Exercise objective =>
Only the lines holding "adenocarcinoma" are wanted. Copy every one from the records below.
-------- Dataset records --------
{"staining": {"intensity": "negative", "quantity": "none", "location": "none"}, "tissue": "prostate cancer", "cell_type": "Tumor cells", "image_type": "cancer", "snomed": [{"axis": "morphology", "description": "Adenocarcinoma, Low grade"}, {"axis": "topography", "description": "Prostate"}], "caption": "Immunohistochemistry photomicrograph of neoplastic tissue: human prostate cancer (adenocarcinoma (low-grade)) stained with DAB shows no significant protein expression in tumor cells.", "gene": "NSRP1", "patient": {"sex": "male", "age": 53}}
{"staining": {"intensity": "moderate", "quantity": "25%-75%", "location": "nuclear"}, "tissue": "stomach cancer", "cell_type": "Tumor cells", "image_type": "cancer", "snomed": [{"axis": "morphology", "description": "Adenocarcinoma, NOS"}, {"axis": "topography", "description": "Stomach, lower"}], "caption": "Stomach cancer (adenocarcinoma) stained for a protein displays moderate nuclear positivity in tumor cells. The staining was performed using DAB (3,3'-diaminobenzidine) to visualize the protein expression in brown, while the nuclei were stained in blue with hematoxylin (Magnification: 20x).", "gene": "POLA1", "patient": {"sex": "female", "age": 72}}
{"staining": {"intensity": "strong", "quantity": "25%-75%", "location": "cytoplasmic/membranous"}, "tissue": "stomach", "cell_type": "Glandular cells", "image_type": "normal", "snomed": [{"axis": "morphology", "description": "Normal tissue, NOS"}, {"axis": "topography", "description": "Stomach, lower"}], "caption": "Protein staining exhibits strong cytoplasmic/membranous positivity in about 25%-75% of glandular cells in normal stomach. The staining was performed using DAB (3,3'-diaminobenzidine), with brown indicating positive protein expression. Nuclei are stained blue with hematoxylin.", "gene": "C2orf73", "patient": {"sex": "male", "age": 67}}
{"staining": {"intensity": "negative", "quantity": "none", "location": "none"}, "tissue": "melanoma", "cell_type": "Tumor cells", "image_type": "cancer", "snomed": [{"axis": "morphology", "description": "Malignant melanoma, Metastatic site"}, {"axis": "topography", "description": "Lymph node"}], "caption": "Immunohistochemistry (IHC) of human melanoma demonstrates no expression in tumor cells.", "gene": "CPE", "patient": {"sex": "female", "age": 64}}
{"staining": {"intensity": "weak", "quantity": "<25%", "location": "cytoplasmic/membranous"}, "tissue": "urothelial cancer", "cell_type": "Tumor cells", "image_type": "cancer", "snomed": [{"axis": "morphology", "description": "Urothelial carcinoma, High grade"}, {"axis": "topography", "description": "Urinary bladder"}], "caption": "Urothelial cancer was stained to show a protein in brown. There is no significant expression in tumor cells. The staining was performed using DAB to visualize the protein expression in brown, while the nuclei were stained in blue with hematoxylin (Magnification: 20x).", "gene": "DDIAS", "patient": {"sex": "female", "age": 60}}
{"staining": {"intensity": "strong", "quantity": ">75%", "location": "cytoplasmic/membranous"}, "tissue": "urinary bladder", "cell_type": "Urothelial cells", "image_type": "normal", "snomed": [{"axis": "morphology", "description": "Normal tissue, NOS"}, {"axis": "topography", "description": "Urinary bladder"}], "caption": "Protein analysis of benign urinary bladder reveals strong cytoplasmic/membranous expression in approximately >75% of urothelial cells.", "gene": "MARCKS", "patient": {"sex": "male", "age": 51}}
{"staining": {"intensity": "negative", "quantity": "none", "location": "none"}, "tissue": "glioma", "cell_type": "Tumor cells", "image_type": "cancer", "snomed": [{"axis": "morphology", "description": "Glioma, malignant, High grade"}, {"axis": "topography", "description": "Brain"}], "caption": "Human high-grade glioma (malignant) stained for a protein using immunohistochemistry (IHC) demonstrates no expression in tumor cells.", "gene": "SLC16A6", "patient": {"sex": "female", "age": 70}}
--------
Your solution =>
{"staining": {"intensity": "negative", "quantity": "none", "location": "none"}, "tissue": "prostate cancer", "cell_type": "Tumor cells", "image_type": "cancer", "snomed": [{"axis": "morphology", "description": "Adenocarcinoma, Low grade"}, {"axis": "topography", "description": "Prostate"}], "caption": "Immunohistochemistry photomicrograph of neoplastic tissue: human prostate cancer (adenocarcinoma (low-grade)) stained with DAB shows no significant protein expression in tumor cells.", "gene": "NSRP1", "patient": {"sex": "male", "age": 53}}
{"staining": {"intensity": "moderate", "quantity": "25%-75%", "location": "nuclear"}, "tissue": "stomach cancer", "cell_type": "Tumor cells", "image_type": "cancer", "snomed": [{"axis": "morphology", "description": "Adenocarcinoma, NOS"}, {"axis": "topography", "description": "Stomach, lower"}], "caption": "Stomach cancer (adenocarcinoma) stained for a protein displays moderate nuclear positivity in tumor cells. The staining was performed using DAB (3,3'-diaminobenzidine) to visualize the protein expression in brown, while the nuclei were stained in blue with hematoxylin (Magnification: 20x).", "gene": "POLA1", "patient": {"sex": "female", "age": 72}}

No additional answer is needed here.